### Parts of the exercise
a) List every distinct username that appears as a post heading in the forum thread about Local 50 and Local 70.
b) Return the rows exactly as they appear, beginning with the first line of the rows and continuing through the line containing "διαθεσιμότητας.".

### Exercise passage
--- --- ---

# anyone from Local 50 or 70?



## Bigdave (Aug 16, 2011)

You'd have to start over at groundman status. They would top you out at about 18. Hr. in local 70. I was in the same boat as you. They'll make you travel a lot. I got on with dominion and went that route. I love it there.


----------



## spdone (Dec 13, 2009)

Thanks David. I talked to 70 today and left a message at 50. I have already put in my app at Dominion but as far as I can tell you end up at one of these locals anyway...true? Are you out of 50?


----------



## Bigdave (Aug 16, 2011)

Not yet, local 50 is dominions union. I am still local 70, until my probation ends. Great place to work.


----------



## spdone (Dec 13, 2009)

I here that it really is a good place. Probation? Did you sign up as a groundman at 70? I understand you can as a non union guy to feel out the lineman job. Or you can go ahead and apply for apprenticeship. How much travel? Man is there any way I could get in contact with you by phone?


----------



## Salim Elfahim (Dec 12, 2011)

--- --- ---

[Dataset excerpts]
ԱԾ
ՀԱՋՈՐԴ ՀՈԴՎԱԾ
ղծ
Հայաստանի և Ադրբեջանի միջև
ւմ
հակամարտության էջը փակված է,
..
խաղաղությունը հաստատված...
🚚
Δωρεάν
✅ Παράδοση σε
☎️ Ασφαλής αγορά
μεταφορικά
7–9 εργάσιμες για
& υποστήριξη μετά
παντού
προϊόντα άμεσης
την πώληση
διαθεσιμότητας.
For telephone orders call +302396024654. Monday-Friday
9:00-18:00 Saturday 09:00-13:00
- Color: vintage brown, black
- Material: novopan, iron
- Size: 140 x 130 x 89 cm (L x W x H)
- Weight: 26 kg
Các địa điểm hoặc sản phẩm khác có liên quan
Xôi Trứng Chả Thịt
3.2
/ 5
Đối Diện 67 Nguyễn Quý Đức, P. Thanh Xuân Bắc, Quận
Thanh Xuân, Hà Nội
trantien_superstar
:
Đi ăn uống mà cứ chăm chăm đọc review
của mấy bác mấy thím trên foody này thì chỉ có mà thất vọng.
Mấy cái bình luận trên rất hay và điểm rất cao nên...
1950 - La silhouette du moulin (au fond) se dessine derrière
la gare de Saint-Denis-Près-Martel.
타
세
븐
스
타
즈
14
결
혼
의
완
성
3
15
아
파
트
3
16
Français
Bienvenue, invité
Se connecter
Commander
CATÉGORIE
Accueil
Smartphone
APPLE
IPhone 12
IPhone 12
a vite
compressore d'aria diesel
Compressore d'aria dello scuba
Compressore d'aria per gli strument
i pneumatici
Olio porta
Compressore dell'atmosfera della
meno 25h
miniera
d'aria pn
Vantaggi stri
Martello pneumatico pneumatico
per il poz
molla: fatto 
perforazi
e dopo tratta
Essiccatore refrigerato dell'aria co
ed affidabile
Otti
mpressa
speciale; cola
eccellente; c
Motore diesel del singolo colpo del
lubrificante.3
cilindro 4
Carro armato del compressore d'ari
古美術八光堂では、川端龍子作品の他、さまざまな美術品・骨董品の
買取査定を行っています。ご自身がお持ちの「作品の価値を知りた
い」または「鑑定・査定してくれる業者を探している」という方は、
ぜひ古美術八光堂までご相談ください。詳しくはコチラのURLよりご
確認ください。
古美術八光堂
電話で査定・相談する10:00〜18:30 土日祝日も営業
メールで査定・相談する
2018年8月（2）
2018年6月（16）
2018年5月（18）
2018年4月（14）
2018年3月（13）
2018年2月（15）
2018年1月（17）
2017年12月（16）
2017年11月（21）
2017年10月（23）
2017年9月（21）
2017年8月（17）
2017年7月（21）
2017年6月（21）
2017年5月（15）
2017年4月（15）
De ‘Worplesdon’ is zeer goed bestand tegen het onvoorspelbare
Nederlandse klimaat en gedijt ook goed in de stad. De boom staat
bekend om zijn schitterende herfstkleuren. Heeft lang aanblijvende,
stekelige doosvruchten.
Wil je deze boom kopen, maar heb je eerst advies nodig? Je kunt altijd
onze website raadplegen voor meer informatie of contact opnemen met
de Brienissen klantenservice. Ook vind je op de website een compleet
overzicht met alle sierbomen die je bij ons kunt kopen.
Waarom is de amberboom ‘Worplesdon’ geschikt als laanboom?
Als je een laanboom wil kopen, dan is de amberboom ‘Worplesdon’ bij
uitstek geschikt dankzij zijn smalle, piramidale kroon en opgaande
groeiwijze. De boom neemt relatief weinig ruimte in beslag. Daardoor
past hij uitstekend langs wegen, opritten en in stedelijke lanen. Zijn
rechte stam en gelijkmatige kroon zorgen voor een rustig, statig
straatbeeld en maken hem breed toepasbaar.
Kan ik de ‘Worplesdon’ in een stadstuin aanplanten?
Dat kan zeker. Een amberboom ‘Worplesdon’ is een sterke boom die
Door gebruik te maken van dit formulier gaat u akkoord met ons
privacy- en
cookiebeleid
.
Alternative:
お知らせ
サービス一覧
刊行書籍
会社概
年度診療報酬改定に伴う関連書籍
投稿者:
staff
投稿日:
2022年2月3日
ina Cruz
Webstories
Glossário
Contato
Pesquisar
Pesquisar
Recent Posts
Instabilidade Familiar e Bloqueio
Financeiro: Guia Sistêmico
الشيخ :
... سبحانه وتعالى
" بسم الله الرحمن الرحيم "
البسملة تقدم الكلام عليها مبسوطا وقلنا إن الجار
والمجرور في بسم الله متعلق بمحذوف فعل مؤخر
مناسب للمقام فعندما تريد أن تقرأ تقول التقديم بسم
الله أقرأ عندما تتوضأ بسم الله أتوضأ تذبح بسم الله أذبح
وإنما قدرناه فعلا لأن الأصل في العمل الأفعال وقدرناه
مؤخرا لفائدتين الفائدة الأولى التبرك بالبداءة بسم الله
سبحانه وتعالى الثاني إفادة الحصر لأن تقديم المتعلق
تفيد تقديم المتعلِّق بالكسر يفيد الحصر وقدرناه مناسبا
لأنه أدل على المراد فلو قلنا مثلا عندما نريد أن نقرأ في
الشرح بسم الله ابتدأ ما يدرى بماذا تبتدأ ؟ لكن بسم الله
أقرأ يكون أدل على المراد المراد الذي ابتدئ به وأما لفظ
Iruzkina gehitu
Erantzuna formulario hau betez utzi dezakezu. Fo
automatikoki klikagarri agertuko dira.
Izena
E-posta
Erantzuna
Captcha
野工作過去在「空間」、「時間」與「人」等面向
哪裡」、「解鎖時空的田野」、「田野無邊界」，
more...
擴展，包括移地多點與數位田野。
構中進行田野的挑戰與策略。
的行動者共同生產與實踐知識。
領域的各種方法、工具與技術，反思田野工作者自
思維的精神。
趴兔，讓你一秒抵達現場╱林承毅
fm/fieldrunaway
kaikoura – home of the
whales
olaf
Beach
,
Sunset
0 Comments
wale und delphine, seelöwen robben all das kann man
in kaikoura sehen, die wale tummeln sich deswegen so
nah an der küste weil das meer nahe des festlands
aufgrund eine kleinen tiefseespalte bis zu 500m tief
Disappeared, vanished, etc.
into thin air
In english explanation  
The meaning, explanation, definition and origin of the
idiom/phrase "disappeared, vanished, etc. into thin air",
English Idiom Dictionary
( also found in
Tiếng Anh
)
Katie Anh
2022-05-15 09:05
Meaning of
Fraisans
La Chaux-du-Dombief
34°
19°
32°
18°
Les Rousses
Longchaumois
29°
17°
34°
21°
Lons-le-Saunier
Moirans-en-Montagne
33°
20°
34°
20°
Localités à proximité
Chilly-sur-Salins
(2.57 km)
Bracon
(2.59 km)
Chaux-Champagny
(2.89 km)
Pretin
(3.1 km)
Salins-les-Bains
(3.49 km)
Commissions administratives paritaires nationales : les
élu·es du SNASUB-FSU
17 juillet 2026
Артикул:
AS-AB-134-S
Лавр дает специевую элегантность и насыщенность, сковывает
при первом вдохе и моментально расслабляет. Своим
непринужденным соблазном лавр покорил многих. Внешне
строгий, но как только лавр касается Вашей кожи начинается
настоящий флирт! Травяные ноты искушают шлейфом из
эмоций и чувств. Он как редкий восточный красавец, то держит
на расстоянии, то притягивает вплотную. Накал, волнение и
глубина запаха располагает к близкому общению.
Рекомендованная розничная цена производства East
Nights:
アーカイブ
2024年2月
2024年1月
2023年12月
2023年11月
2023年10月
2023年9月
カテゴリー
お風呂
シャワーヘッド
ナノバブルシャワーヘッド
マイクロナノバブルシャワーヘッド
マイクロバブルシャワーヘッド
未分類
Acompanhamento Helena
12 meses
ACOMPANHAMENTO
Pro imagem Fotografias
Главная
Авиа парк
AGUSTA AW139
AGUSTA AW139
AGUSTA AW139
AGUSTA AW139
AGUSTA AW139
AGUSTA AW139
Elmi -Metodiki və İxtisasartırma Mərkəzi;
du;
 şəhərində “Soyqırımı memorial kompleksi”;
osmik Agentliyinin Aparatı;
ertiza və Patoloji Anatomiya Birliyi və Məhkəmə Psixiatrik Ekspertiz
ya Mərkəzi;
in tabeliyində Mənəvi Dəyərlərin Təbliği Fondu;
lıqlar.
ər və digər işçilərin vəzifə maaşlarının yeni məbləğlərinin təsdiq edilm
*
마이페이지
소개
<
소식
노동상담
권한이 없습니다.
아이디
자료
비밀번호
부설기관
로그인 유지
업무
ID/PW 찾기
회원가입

--- --- ---

### Solutions by task
a)
Bigdave
spdone
Salim Elfahim

b)
ԱԾ
ՀԱՋՈՐԴ ՀՈԴՎԱԾ
ղծ
Հայաստանի և Ադրբեջանի միջև
ւմ
հակամարտության էջը փակված է,
..
խաղաղությունը հաստատված...
🚚
Δωρεάν
✅ Παράδοση σε
☎️ Ασφαλής αγορά
μεταφορικά
7–9 εργάσιμες για
& υποστήριξη μετά
παντού
προϊόντα άμεσης
την πώληση
διαθεσιμότητας.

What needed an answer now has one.